天安門事件、中国で風化の恐れ 「情報統制で若者がほとんど知らない」

2021/06/07 更新: 2021/06/07

中国共産党が民主化運動を武力で弾圧した1989年の天安門事件から今年で32年になる。各国で記念行事が行われるなか、中国当局は依然としてこの歴史を意図的に軽視、隠蔽および歪曲しようとしている。現在の中国国内の若者は洗脳教育の下で、この事件についてほとんど何も知らないのだ。

仏メディア:共産党は血塗られた歴史を消し去ろうとしている

フランスのウェブサイトAsialystは最近、「六四天安門事件の大虐殺―忘れ去られた現実」と題する記事を掲載した。著者は元AFP(フランス通信社)記者のPierre-Antoine Donnet氏である。

記事の中で、「32年経った今でも犠牲者数は不明のままだ」と述べた。さらに、「中国共産党は血塗られた過去を歴史から消し去り、すべての情報をブロックしようとしている。事件を知る者は恐怖心などにより、事件のことを口にするのを忌み嫌っている。若い世代のほとんどは、6月4日が何であるかを知らない」

「香港当局はパンデミック対策を理由に恒例だった追悼集会を禁じた。中国の民主改革に理解を示したために失脚した当時の趙紫陽(チャオツーヤン)元総書記の名前はいまだに封殺されている。彼を慕い墓参りした人々は、中国当局者に尾行されている」と指摘した。

中国の若い世代は、六四天安門事件について何も知らない

ボイス・オブ・アメリカ(VOA)は3日、中国当局は天安門事件など重大な歴史的事件を隠蔽、歪曲し続けていると指摘する分析記事を掲載した。

記事の中で、中国共産党が口を閉ざして語ろうとしなかったのは、天安門事件が「ほぼ全民参加の運動だった」ということだ。中国当局は当時、丸腰の学生や市民に向けて発砲するよう軍に命じた。その結果、多くの人々が殺害された。

今年の結党100周年に合わせて出版した「中国共産党簡史」では、天安門事件をきっかけに、中国共産党は過去、現在および未来についてより冷静に考えるようになったと記している。

記事は「中国当局は当然ながら真実の開示や責任の引き受け、補償しようとしていない。それどころか、事件に関する記憶を消し去るためにさまざまな措置を講じている。若者世帯は32 年前に起こった民主運動についてほとんど何も知らないのだ」と述べた。

若者は洗脳され、中国当局は白色テロを実践

天安門事件を経験した河北省の文学・歴史学者である李浩氏は最近、ラジオ・フリー・アジア(RFA)に対し、今の中国の若者が世界に衝撃を与えた民主化運動を知らない理由について分析した。主に中国当局による情報独占や事件の経験者が口封じされているためだとしている。

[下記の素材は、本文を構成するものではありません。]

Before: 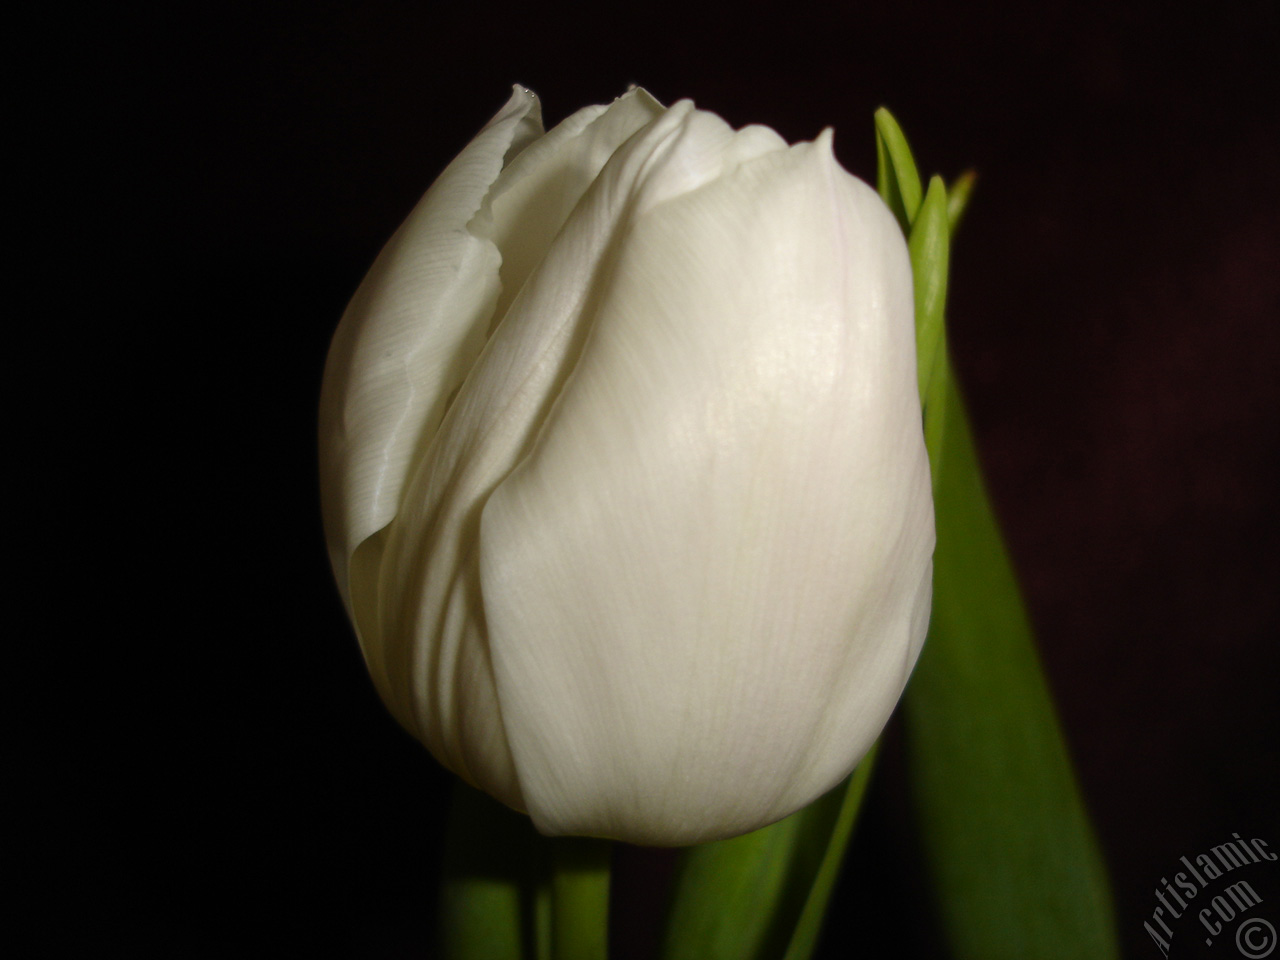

李氏は、中国当局が今、若者が事件のことを知るのを阻止している。政府は「国政について話すな」「お金を求めろ」と若者が拝金主義に走るよう仕向けていると指摘した。

湖南の中学校教師の甄氏は、「ニュースメディアから教科書まで、意図的に事件に関することが消されている。たとえ事件について聞いたことのある人でも、その理由と当時の惨状までは知らない」

「どの世代の指導者でも、その功罪は全て過ぎ去ってしまう。歴史は人々に知らせるべきであり、また人々に評価されるべきだ。なぜ評価を恐れているのか?」と述べた。

「今の若者はお金、飲食、遊びにしか興味がない。皆、スマートフォンを使いティックトックで遊び、イイねを押している。誰もが自分の動画を美しく飾り、自分自身を美化している。しかし、公平と正義などには興味も関心もない」と甄氏は嘆いた。